--- Source passage Enclosed Below ---
Small-business enrollment on new insurance marketplaces set up under the president’s health-care law has fallen well short of the administration’s expectations, according to government report released Thursday.
The Government Accountability Office examined enrollment totals for the online small-business exchanges, commonly called SHOP exchanges, in states that built their own health insurance portals. Most states defaulted to a federally operated small-business marketplace – a complementary site to the more widely known individual exchange. Both exchanges are slated to relaunch this weekend.
During the first eight months, fewer than 12,000 small businesses signed up for plans through exchanges in the 18 states that built their own marketplaces, GAO found. Collectively, those companies enrolled about 78,000 workers.
While the Obama administration did not set SHOP-specific goals, the federal watchdog said that number was “significantly lower than expected.”
GAO officials noted that enrollment figures for the federally operated small-business exchange won’t be available until next year from the Centers for Medicare and Medicaid Services. However, CMS officials don’t expect the enrollment rates on the federal site to be much different than those on the state exchanges, according to the GAO report.
“Obamacare’s SHOPs have been fraught with errors and high costs from the very beginning,” Rep. Sam Graves (R-Mo.), who chairs the House Small Business Committee and requested the GAO report, said in a statement.
--- End of Enclosed Source passage ---
Required actions:
**a)** In the passage on small-business exchange enrollment, swap "portals" for "websites" and reproduce the text between "Small-business enrollment on" and "relaunch this weekend.", inclusive.
**b)** Extend the passage on small-business exchange enrollment with its next few paragraphs, picking up after its final sentence.
The records below come from a source unrelated to the passage on small-business exchange enrollment.
--- Data for analysis Enclosed Below ---
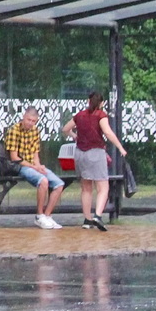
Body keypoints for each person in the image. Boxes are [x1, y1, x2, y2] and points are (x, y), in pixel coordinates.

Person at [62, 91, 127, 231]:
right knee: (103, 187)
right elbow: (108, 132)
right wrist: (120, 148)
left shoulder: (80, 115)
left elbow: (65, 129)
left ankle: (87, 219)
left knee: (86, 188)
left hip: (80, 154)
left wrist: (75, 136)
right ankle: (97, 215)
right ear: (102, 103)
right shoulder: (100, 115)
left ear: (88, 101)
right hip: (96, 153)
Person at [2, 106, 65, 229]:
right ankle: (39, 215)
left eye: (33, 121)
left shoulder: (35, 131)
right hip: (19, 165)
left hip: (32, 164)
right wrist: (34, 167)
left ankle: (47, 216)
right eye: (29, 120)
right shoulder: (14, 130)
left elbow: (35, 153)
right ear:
--- End of Enclosed Data for analysis ---
--- Data for analysis Enclosed Below ---
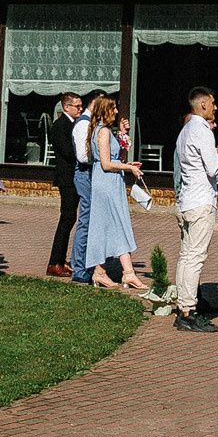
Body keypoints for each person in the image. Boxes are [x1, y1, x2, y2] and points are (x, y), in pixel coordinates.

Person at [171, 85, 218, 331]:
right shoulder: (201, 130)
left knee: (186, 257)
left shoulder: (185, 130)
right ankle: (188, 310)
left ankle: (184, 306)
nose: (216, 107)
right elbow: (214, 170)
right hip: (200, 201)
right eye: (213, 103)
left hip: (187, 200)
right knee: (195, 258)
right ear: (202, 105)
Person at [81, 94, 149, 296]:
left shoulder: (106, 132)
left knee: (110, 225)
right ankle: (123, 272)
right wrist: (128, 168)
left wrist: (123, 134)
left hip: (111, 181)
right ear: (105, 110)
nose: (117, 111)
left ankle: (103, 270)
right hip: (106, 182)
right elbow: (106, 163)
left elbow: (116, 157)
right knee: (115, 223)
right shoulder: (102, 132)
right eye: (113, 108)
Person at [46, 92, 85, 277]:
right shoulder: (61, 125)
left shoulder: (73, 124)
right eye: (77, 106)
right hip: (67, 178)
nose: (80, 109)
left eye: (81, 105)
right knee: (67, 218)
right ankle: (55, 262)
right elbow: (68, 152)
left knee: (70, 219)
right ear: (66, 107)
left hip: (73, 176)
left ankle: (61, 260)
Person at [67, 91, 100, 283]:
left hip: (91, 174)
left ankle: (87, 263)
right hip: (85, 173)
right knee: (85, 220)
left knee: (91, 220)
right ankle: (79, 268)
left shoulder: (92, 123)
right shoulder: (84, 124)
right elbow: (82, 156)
--- End of Enclosed Data for analysis ---
--- Data for analysis Enclosed Below ---
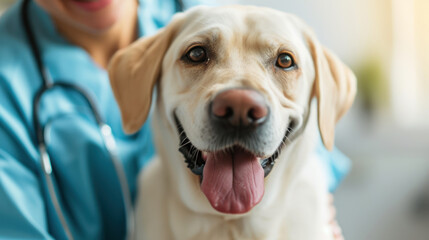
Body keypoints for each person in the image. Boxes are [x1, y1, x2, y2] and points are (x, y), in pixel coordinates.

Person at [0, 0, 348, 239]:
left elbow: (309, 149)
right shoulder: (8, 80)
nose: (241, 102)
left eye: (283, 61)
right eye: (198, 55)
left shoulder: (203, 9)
--- End of Enclosed Data for analysis ---
Responses in order:
**a)**
Small-business enrollment on new insurance marketplaces set up under the president’s health-care law has fallen well short of the administration’s expectations, according to government report released Thursday.
The Government Accountability Office examined enrollment totals for the online small-business exchanges, commonly called SHOP exchanges, in states that built their own health insurance websites. Most states defaulted to a federally operated small-business marketplace – a complementary site to the more widely known individual exchange. Both exchanges are slated to relaunch this weekend.

**b)**
Although the focus thus far has been on enrolling previously uninsured individuals, helping more small companies find more-affordable coverage was a central objective of the health law. However, while the administration rushed to fix problems with the federally operated individual marketplace, repairing the glitch-ridden employer marketplace was pushed back a year.
Small businesses in states using that exchange could still apply for SHOP plans, but they have had to do so through brokers and paper applications – hardly the online shopping experience that was supposed to resemble Orbitz or Priceline. Consequently, while the individual exchange exceeded its first-year enrollment goal, with roughly 7.3 million sign-ups, small business enrollment has lagged.
It isn’t just the federal government’s small-business site that has had problems. Only some states managed to set up an online shopping portal during the first year, and in many cases, key features were not available. Interest from insurers also varied widely, with some small-business exchanges listing only a handful of plans.
In Maryland, for instance, health officials delayed and eventually nixed their plans to build an online employer marketplace, turning the process over to broker groups. It could be another year until the site is up and running.
In Washington state, the small-business exchange is available only in two rural counties, because too few insurers signed up to sell plans. Only 11 companies with about 40 employees purchased plans in the past year.
Insurers have said early enrollment in existing plans, which do not have to comply with new minimum coverage standards in the law, has also depressed interest in new plans offered through the SHOP exchanges.
Additionally, the GAO pointed out that tax credits available through the small-business marketplace were supposed to be one of the main draws. However, officials say that “the credit may be too small and administratively complex to motivate many employers to enroll.”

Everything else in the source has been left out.